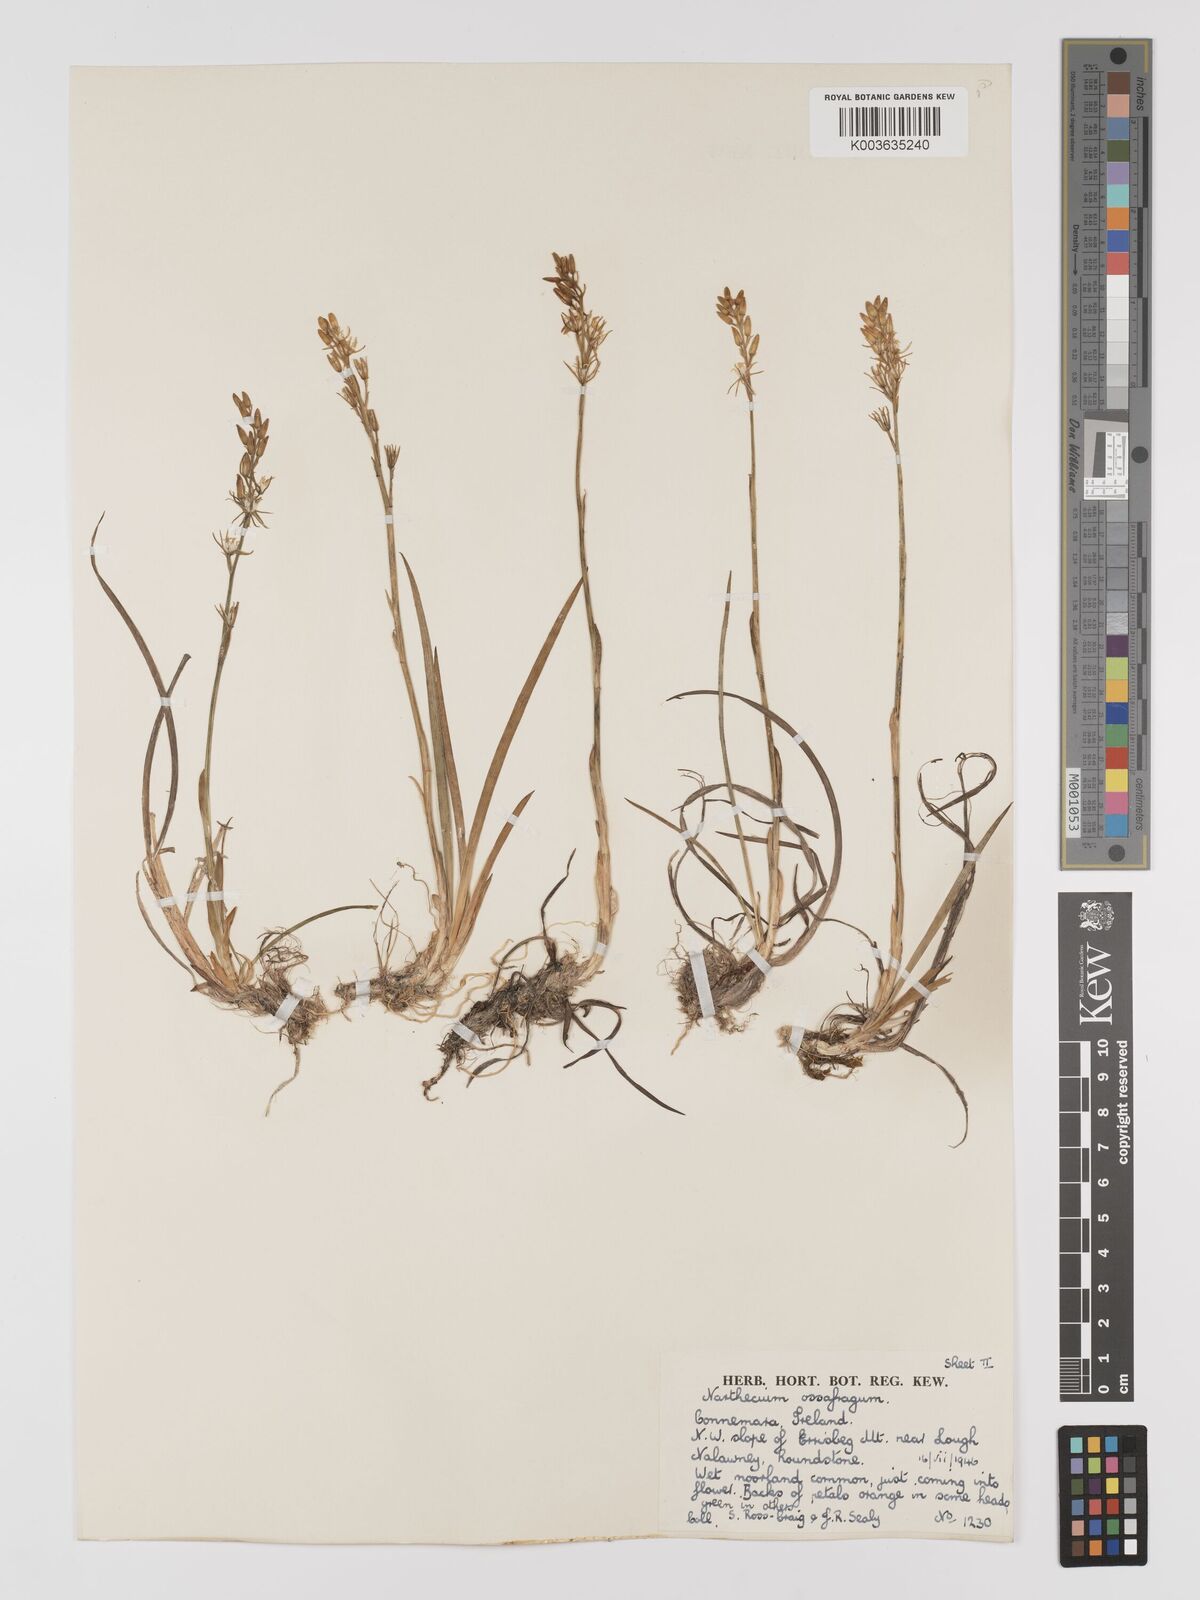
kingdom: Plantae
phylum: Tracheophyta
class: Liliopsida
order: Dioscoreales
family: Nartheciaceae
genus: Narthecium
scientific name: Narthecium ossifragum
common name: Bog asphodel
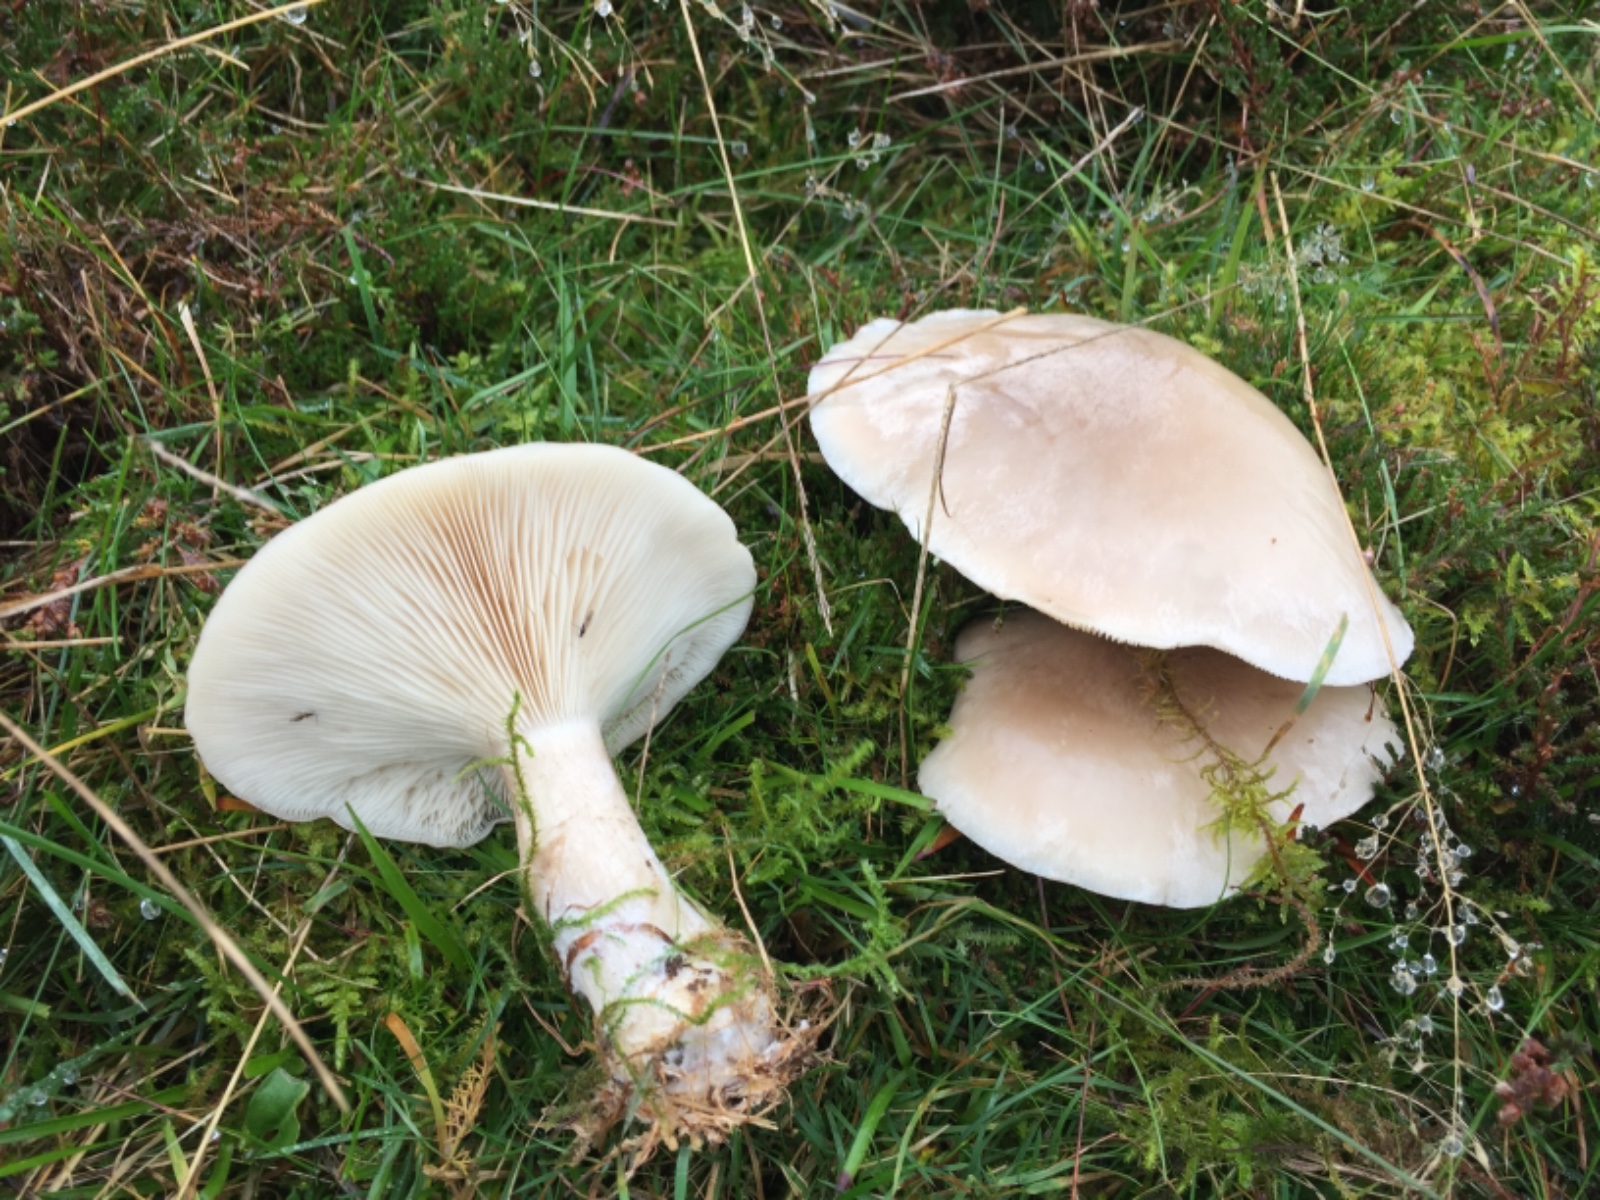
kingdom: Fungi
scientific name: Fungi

--

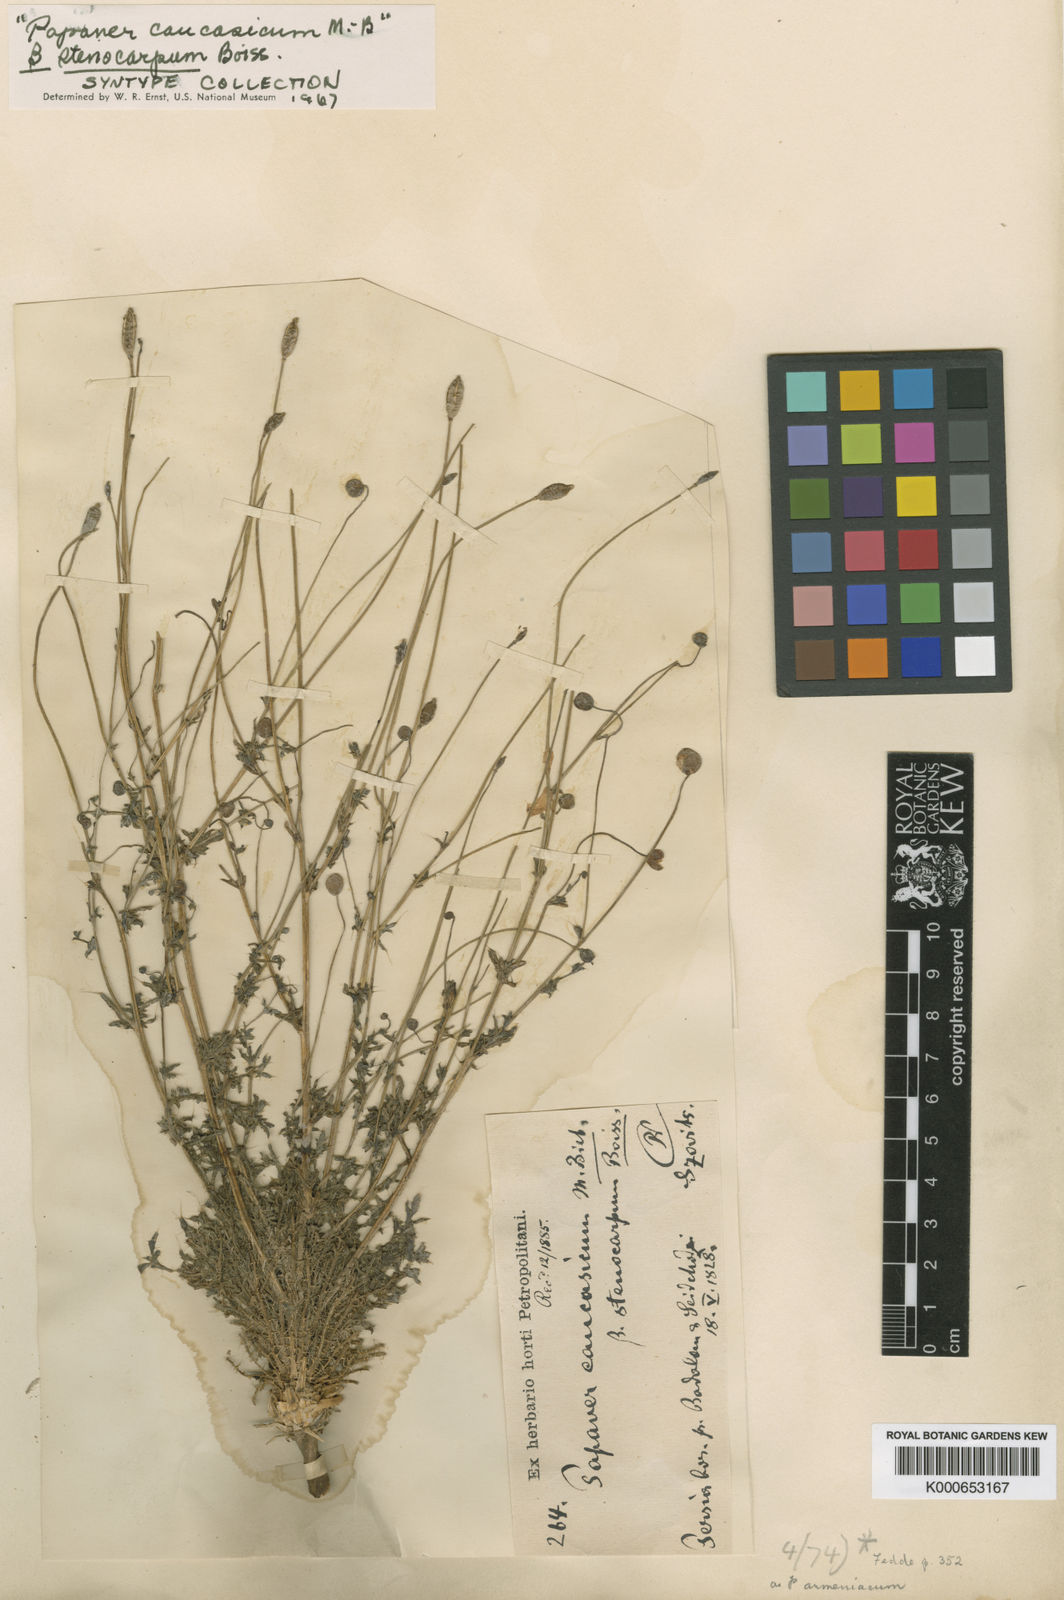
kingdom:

...

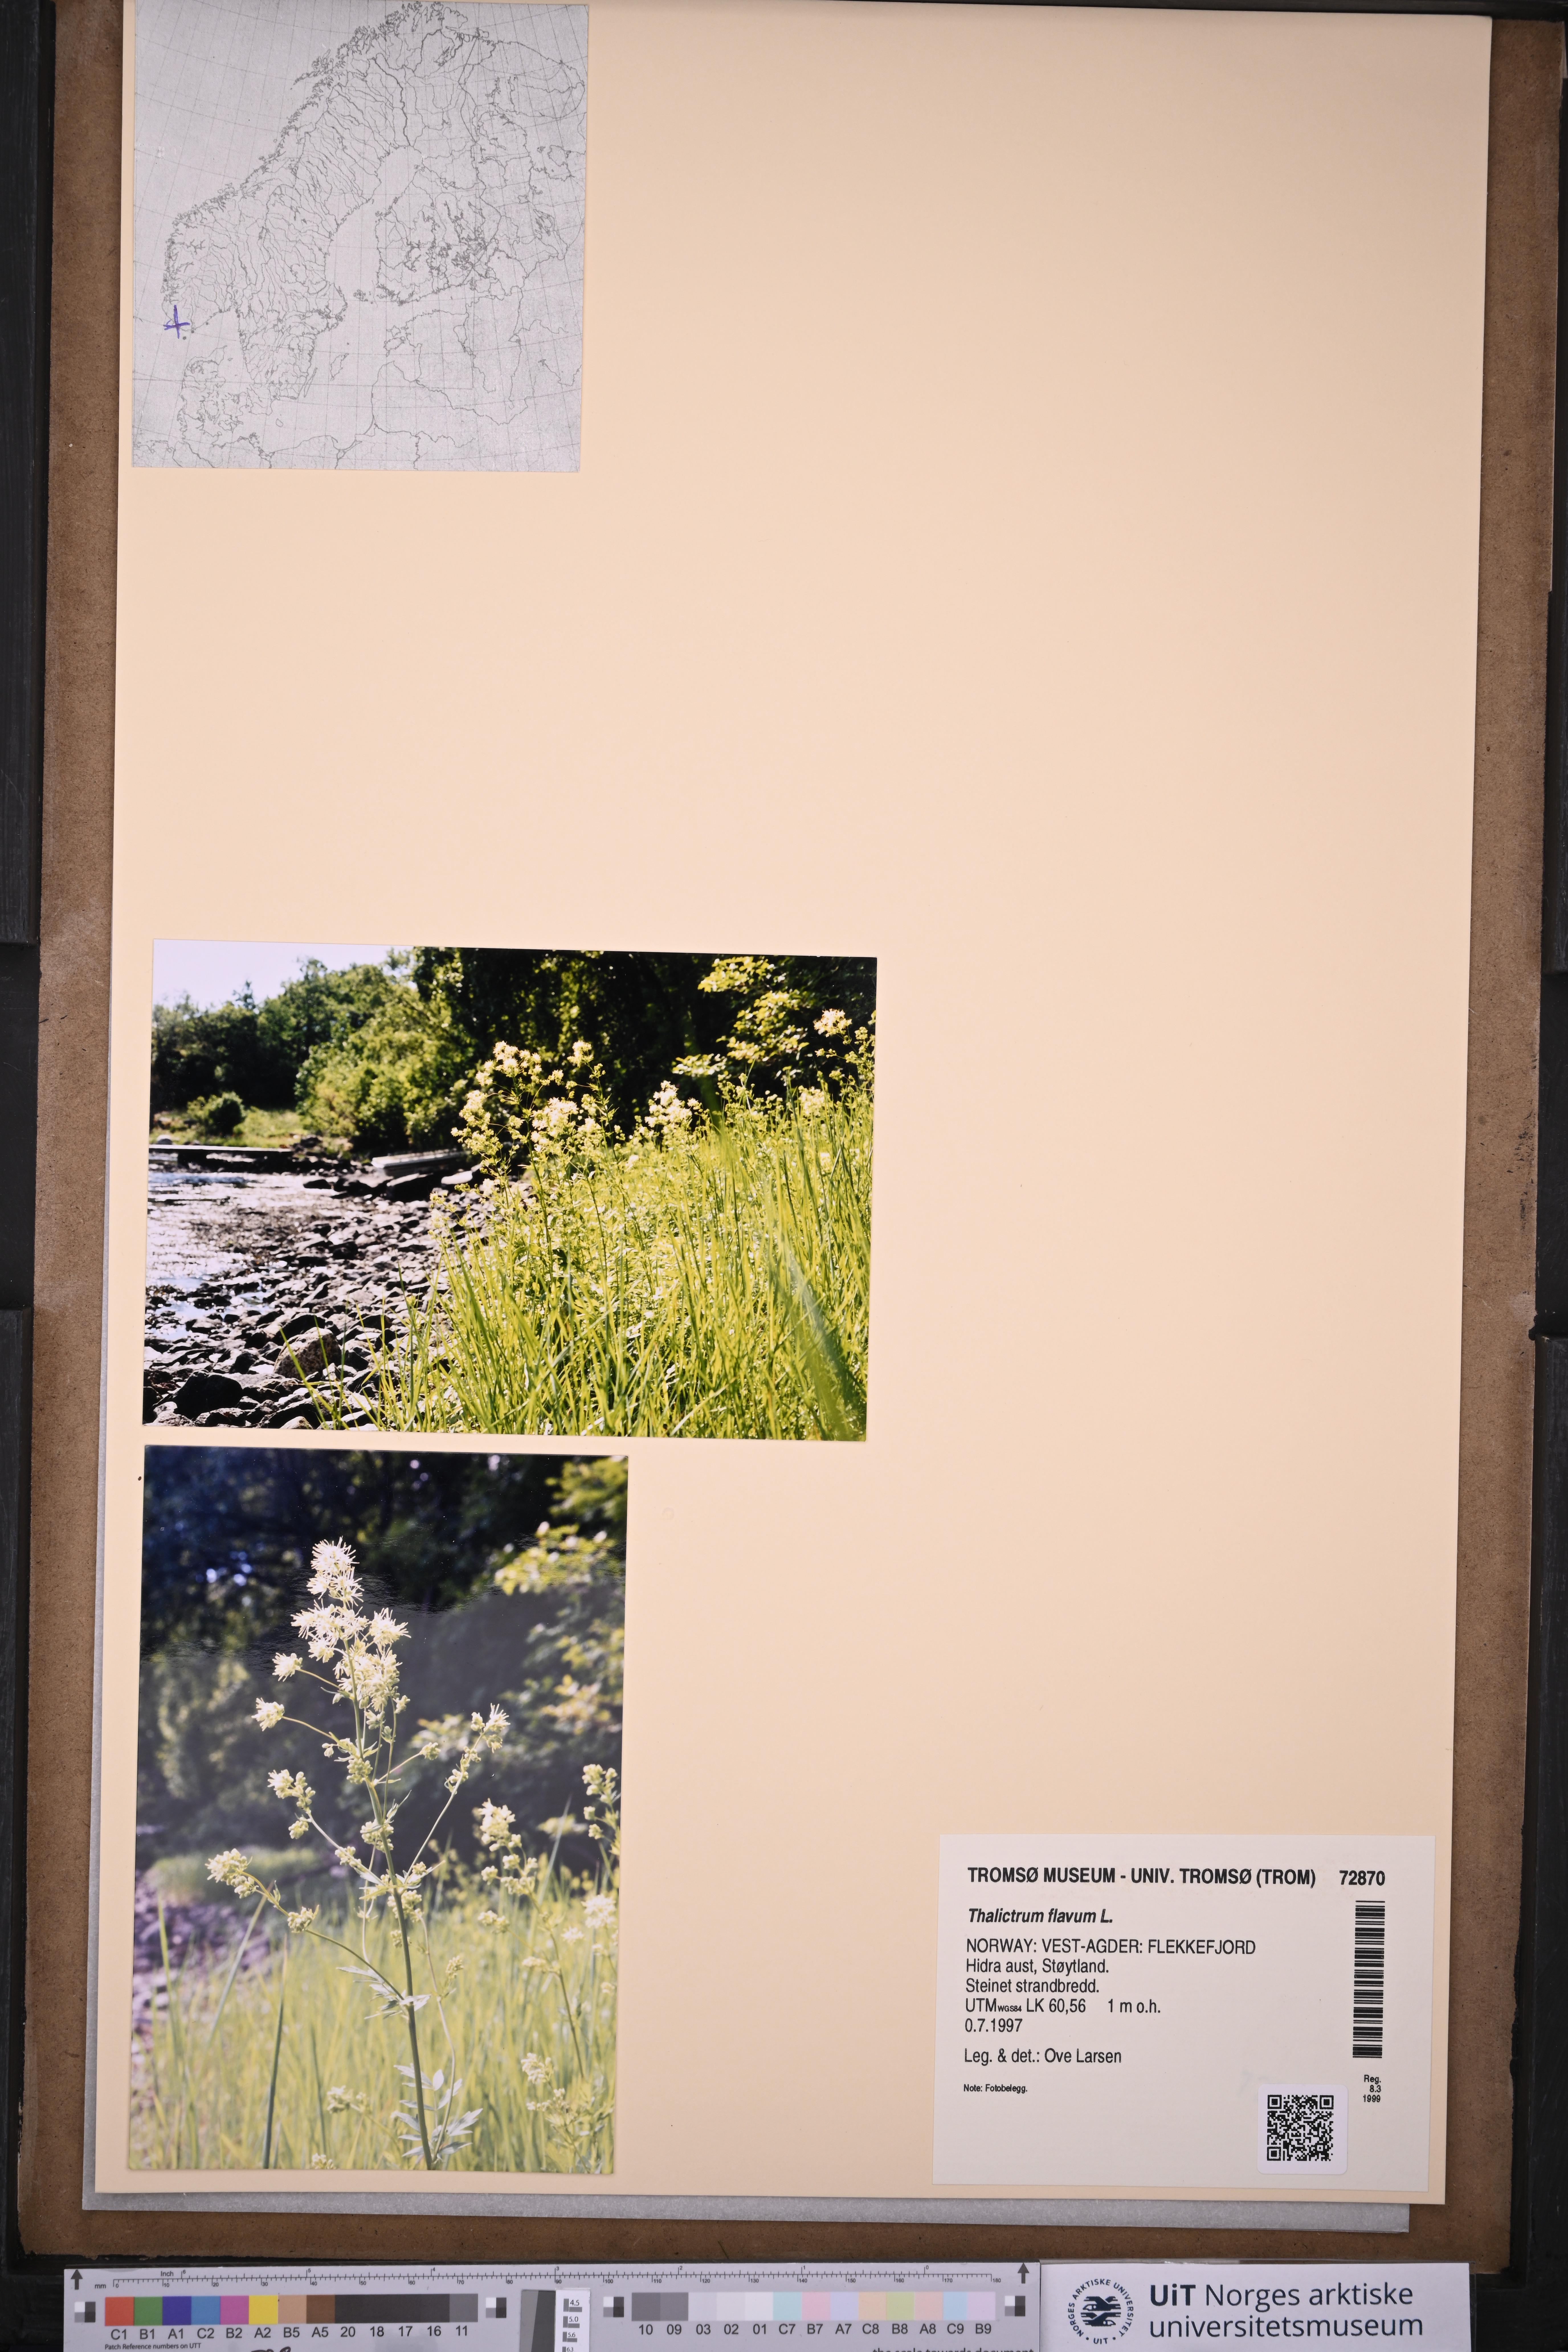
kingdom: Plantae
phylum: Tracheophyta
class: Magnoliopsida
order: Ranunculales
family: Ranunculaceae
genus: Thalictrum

The task —
Update the rows between the line holding "class: Liliopsida" and the line holding "kingdom: Fungi", inclusive, by putting "vernacular name" in place of "common name" and keeping everything else unchanged. Omit the pictures from your answer.

Answer to the exercise —
class: Liliopsida
order: Dioscoreales
family: Nartheciaceae
genus: Narthecium
scientific name: Narthecium ossifragum
vernacular name: Bog asphodel
kingdom: Fungi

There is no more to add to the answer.